### Da fare
Prosegui il testo sull'interpello della Regione Lazio riguardo alla sorveglianza sanitaria dei medici di continuità assistenziale, partendo dal punto in cui si interrompe.

### Brano proposto
La Commissione per gli Interpelli risponde ad un quesito formulato dalla Regione Lazio in merito all'obbligo di sorveglianza sanitaria nei confronti di medici di continuità assistenziale.
La richiesta è stata originata dalla mancata partecipazione di alcuni medici alla visita medica di sorveglianza sanitaria, rifiuto che è tato giustificato da questi ultimi inquanto la norma che disciplina tale attività non è "applicabile alla fattispecie contrattuale ad essi inerente, asserendo la sola facoltà (e non l’obbligo) da parte degli stessi di beneficiare della sorveglianza sanitaria”.
La risposta al queisto deve necessariamente tener conto della distinzione tra l’obbligo di sottoporsi alla sorveglianza sanitaria, disciplinato dall’art. 20 comma 2, lett. i del d.lgs. n. 81/2008 riservato al lavoratore e la facoltà di beneficiarne disciplinato dall'art. 21, comma 2, lett. a del medesimo decreto riservato al lavoratore autonomo, e quindi della definizione di tali due figure ai sensi dello stesso Testo Unico salla salute e sicurezza sul lavoro.

### Dati
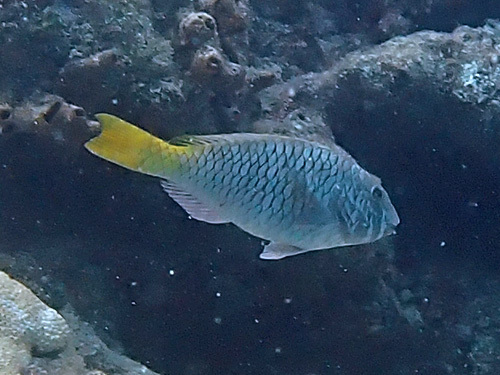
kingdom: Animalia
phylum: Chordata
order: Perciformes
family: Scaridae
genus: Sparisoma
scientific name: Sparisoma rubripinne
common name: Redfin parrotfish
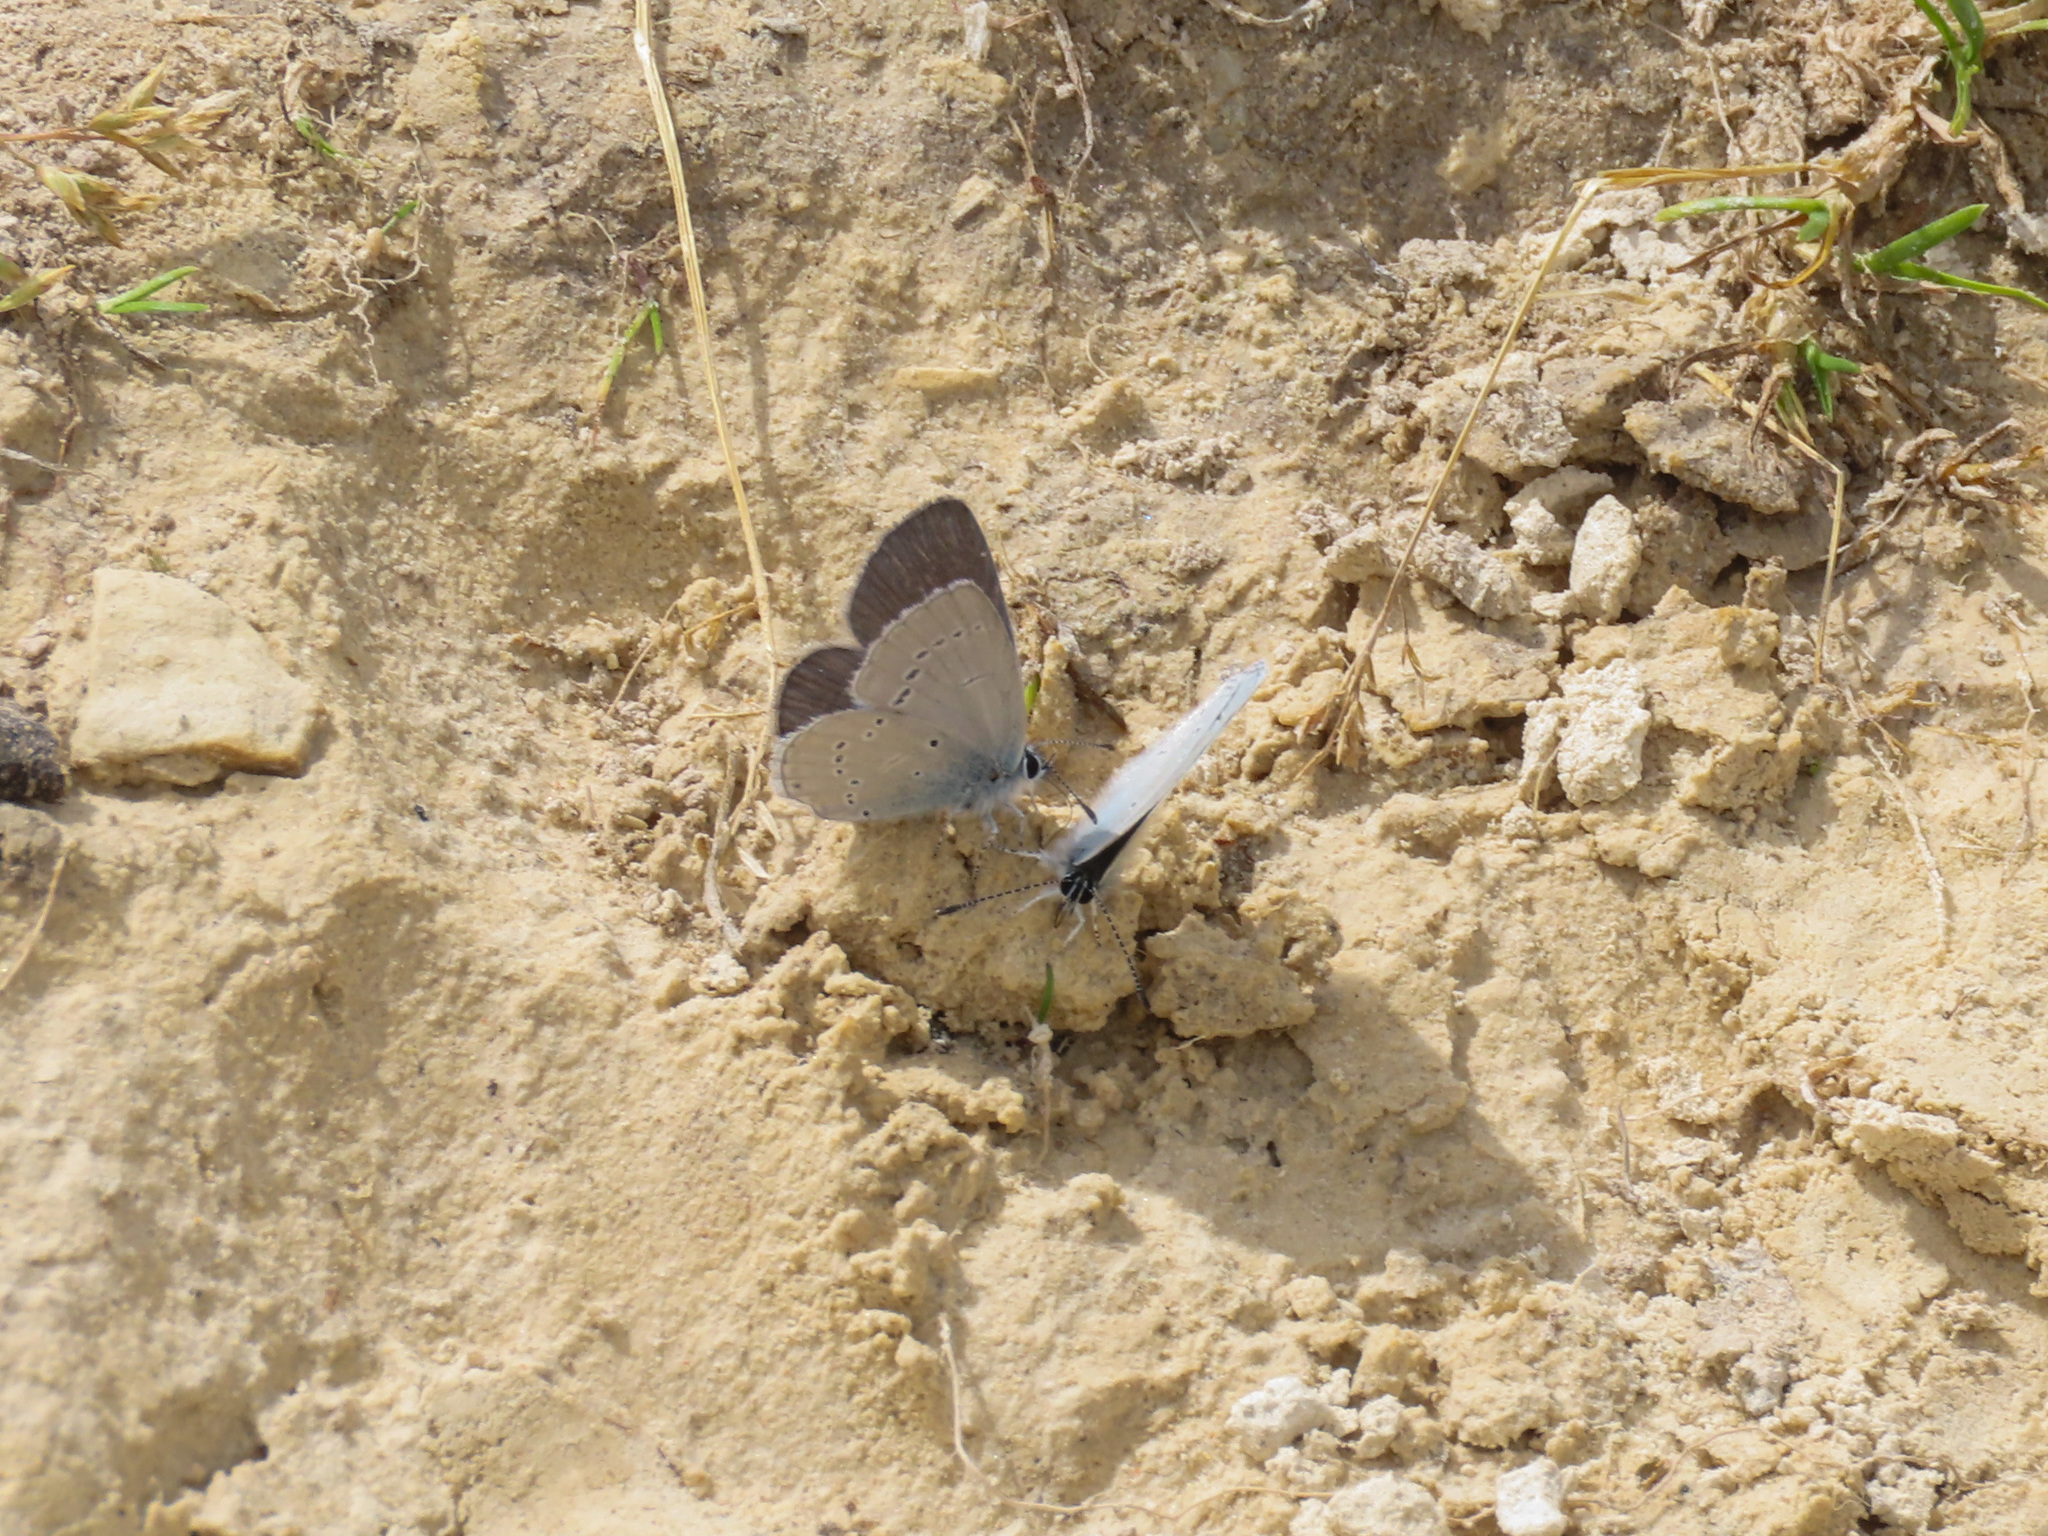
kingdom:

### Risposta
In seguito ad un attenta lettura degli articoli citati e considerando come la giurisprudenza ormai consolidata in materia abbia più volte evidenziato come "'elemento che contraddistingue il rapporto di lavoro subordinato, rispetto al rapporto di lavoro autonomo, si ritrova nell'assoggettamento del lavoratore al potere direttivo e disciplinare del datore di lavoro, con conseguente limitazione della sua autonomia ed inserimento nell'organizzazione aziendale, non rilevando, quindi, in sé la tipologia contrattuale, ma le effettive modalità di esecuzione della prestazione lavorativa", i medici di continuità assistenziale devoono obbligatoriamente sottoporsi a sorveglianza sanitaria solo qualora svolgano la propria attività lavorativa “nell’ambito dell’organizzazione di un datore di lavoro” rientrando nella definizione di lavoratore.